## [Task description]
The word "down" may appear in lines of the data; say how many such lines there are, with nothing beyond the number.

## [The data]
►
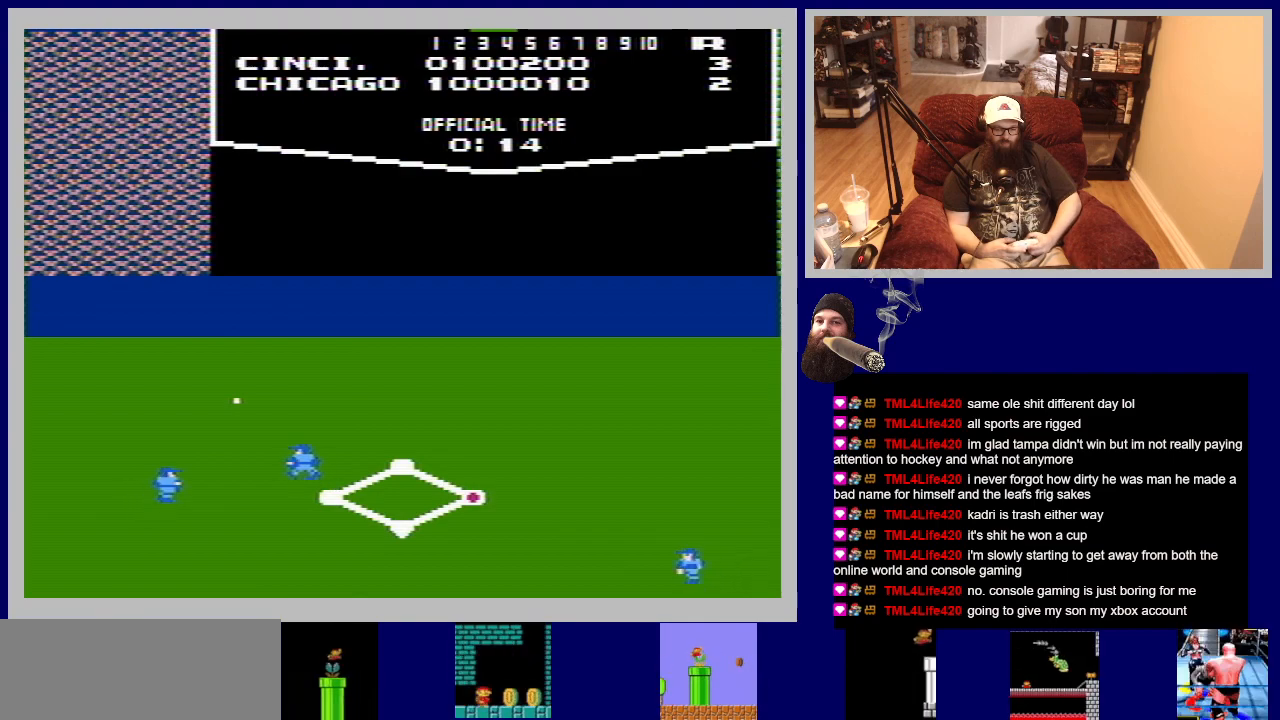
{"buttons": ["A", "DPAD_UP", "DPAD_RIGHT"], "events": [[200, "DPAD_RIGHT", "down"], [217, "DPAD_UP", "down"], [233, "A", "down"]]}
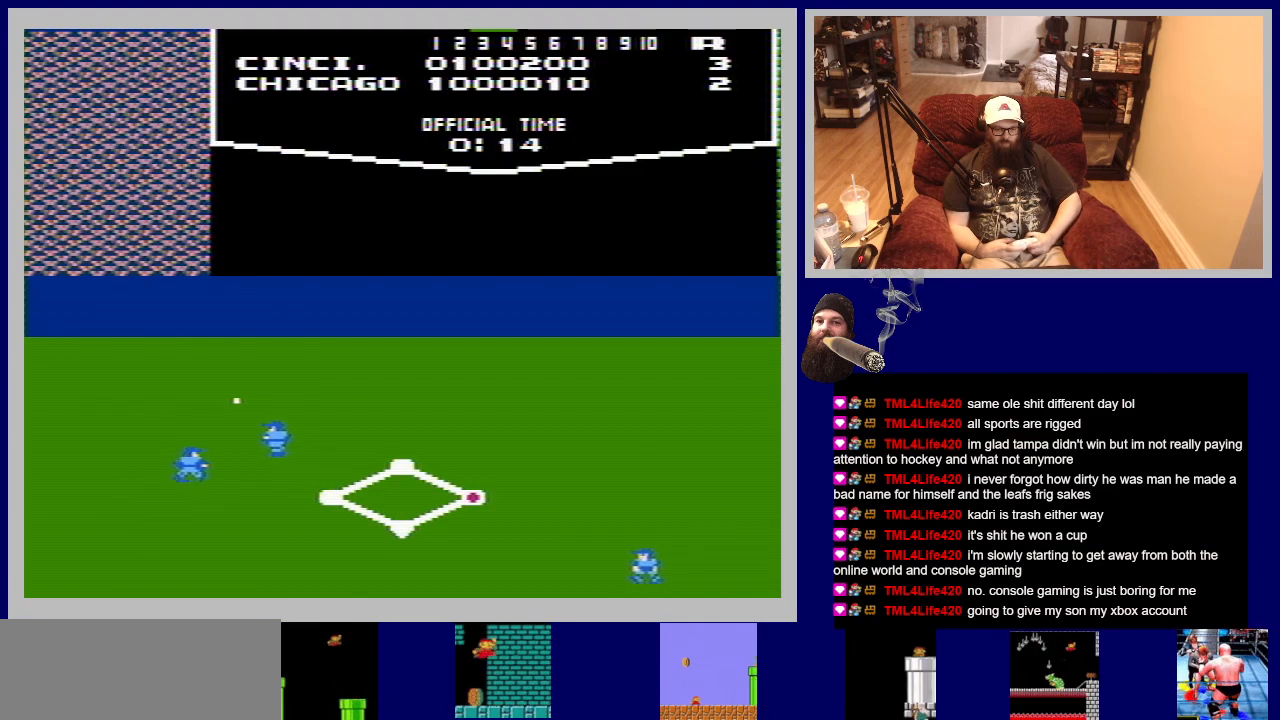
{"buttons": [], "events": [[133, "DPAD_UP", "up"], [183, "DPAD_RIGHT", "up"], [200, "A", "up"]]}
◄
►
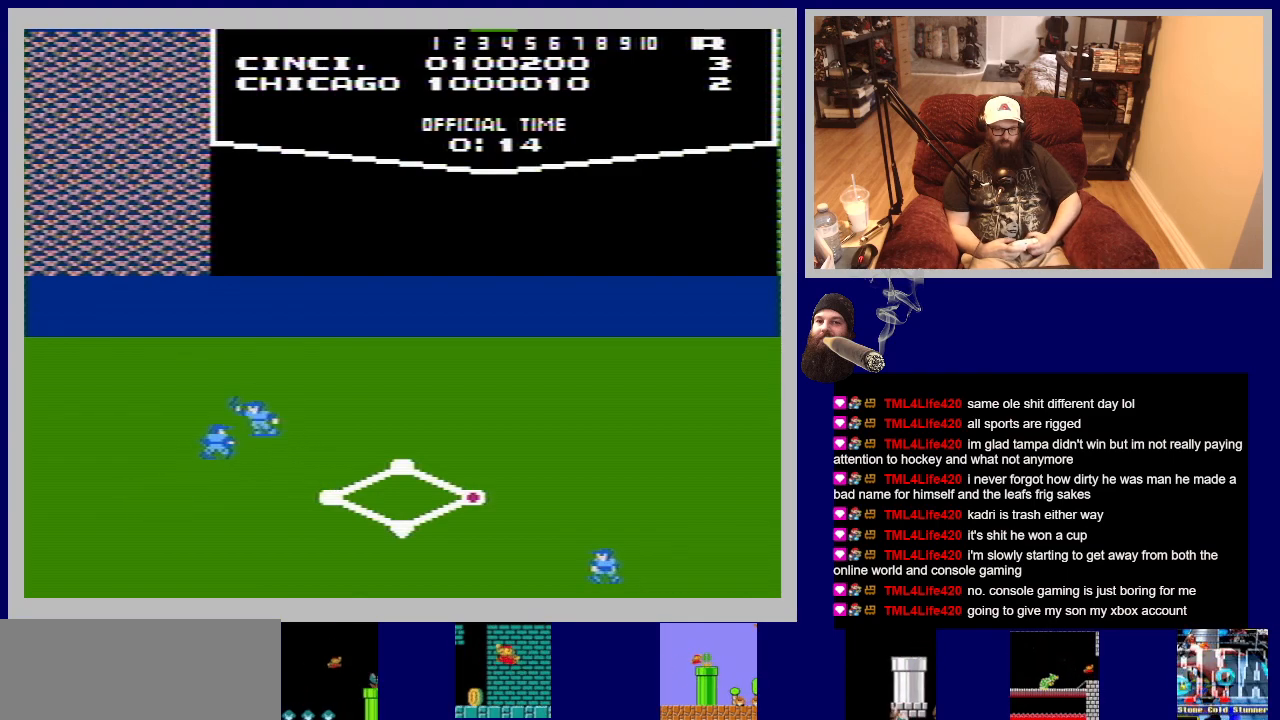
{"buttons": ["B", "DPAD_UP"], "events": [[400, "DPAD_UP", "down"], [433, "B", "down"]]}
◄
## [Solution for this problem]
2